Reading passage below:

Globally, Cloud AI adoption is increasing, with North America leading due to strong technological infrastructure and investment, while Europe is expanding its use in sectors like finance and healthcare. The Asia Pacific region is experiencing the fastest growth, driven by rapid adoption in countries such as India, China, and Singapore, indicating that Cloud AI is becoming a standard technology worldwide. 

Enter neoclouds

Cloud AI proved to be suitable for delivering AI services and AI workloads.

But, these days it is starting to show limitations when handling very large and complex workloads, especially as more users depend on AI services at the same time. To meet these growing demands, neoclouds were introduced as an advanced type of cloud infrastructure designed specifically for high-performance AI tasks. They use powerful GPUs, and services for training and running AI and other compute-intensive workloads.

All of this is usually at a lower and more predictable cost than what big hyperscalers offer.

For example, if a company is building an advanced chatbot the likes of ChatGPT, it requires processing huge amounts of data quickly to respond in real time. Flexible providers offer neoclouds which can handle this workload more efficiently than standard cloud platforms that were built to handle general purpose IT. 

So, neoclouds are advanced cloud platforms built specifically to handle AI workloads more efficiently than traditional cloud systems. A few ways they differentiate themselves is by offering GPU-as-a-service (GPUaaS) and AI workloads, while focusing on high-performance compute (HPC), generative AI and large-scale ML training and inference with near bare-metal access to GPUs like Nvidia’s H100/B100.

A new class of compute

So neoclouds, a new class of AI-first cloud providers that emerged in the early 2020s.

Currently, how hyperscalers and neoclouds differ is that hyperscalers offer broad, multi-service platforms for almost any workload from databases to ERP. As these hyperscalers use expensive cutting-edge GPUs, it can be costly as well as capacity-constrained to run certain types of AI workloads.

End of Reading passage.
Given data below:

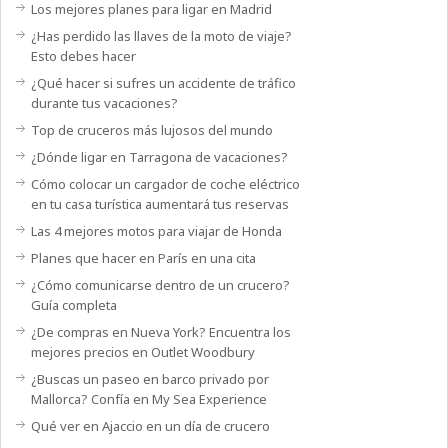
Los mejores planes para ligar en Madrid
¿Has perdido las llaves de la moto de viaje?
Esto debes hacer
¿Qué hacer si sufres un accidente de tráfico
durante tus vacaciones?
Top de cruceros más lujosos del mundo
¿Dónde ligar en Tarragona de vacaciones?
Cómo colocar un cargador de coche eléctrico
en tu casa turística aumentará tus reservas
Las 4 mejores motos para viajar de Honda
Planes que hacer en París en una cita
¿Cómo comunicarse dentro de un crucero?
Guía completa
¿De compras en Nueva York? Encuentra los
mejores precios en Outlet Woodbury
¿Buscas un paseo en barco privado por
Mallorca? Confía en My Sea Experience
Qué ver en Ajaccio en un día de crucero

End of Given data.
Given data below:

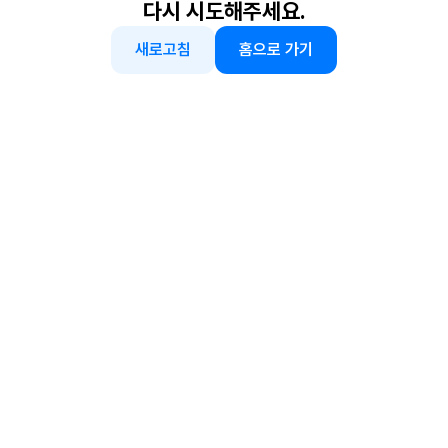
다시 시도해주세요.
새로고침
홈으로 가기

End of Given data.
Given data below:

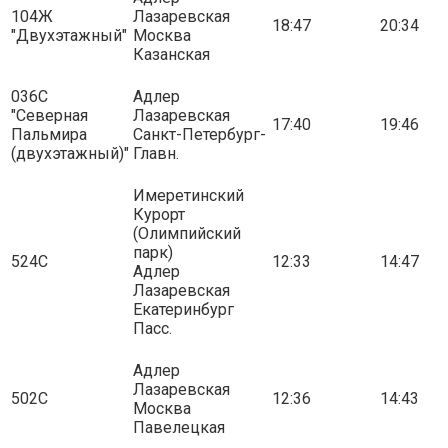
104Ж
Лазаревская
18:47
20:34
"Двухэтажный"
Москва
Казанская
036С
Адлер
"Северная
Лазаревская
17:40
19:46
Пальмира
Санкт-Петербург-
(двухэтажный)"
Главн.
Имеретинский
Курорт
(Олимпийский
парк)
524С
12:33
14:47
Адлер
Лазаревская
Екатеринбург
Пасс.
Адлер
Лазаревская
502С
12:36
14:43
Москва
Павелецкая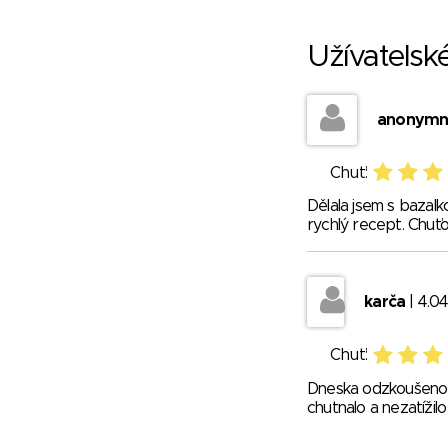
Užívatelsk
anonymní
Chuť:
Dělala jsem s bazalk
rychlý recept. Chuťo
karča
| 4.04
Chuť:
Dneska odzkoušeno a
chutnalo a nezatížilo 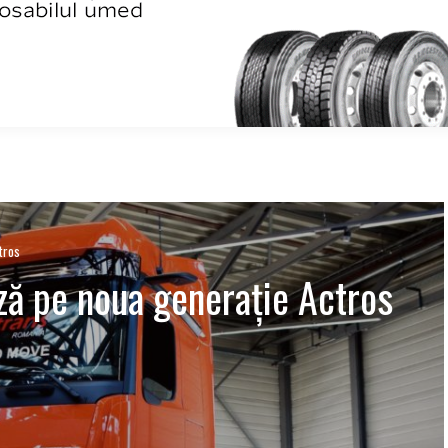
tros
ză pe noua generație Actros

End of Given data.

** Study questions **
[a] Revise the passage on neoclouds starting at "So, neoclouds are" and ending at "of AI workloads.", replacing "multi-service platforms" with "multi-purpose platforms".
[b] Carry on the passage on neoclouds from the point where it stops.

** Results for the exercise **
[a]
So, neoclouds are advanced cloud platforms built specifically to handle AI workloads more efficiently than traditional cloud systems. A few ways they differentiate themselves is by offering GPU-as-a-service (GPUaaS) and AI workloads, while focusing on high-performance compute (HPC), generative AI and large-scale ML training and inference with near bare-metal access to GPUs like Nvidia’s H100/B100.

A new class of compute

So neoclouds, a new class of AI-first cloud providers that emerged in the early 2020s.

Currently, how hyperscalers and neoclouds differ is that hyperscalers offer broad, multi-purpose platforms for almost any workload from databases to ERP. As these hyperscalers use expensive cutting-edge GPUs, it can be costly as well as capacity-constrained to run certain types of AI workloads.

[b]
Neoclouds however is optimised for specific AI workloads, they focus narrowly and deeper, by optimising data centres, networking, and software stacks for AI performance. They also tend to offer lower latency and easier access to GPUs; pricing can be up to 85-percent cheaper than hyperscalers for certain configurations of resources.

Because of how specific and narrow the workloads they are optimised for, they often integrate with existing multicloud setups.

Data centre cooling vendors like Motivair also think neocloud architectures require denser GPU campuses, advanced cooling, power planning, and network fabric that is tuned for AI training clusters.

The horizon

Increased demand for generative AI and large models means there is a gap that flexible providers can fill. McKinsey reports that neoclouds emerged as stopgaps to address GPU shortage, and recognised that these flexible providers have the potential to move up the stack into AI-native services. 

According to their report, “(Neoclouds’) future, however, likely lies not in rivaling hyperscalers but in securing positions in enduring niche markets, such as sovereign compute and specialised workloads, while also compounding the early footholds they’ve built with AI start-ups.”

Setting up an AI-oriented GPU cloud service is easier due to mature open-source tooling and off-the-shelf hardware. As a result many VC-backed players have entered to serve unmet demand worldwide.

Analysts like Synergy Research also identified that beyond the main players that are generating revenues and impact like OpenAI, Nebius, Crusoe, CoreWeave, and Lambda, there is a long tail of companies that are in early stages of launch like Altair, Applied Digital, Bitdeer, Fluidstack, Humain, and more.

Synergy Research also wrote, “Neoclouds are either relatively new start-up companies, or crypto miners that are transitioning to being providers of high-performance computing services.”

Data shows that neoclouds revenue grew over 200-percent year-on-year reaching nearly USD5 billion in Q2 of 2025. There are forecasts that this figure will hit USD180 billion by 2030, which makes neoclouds one of the fastest-growing sectors in the data centre ecosystem.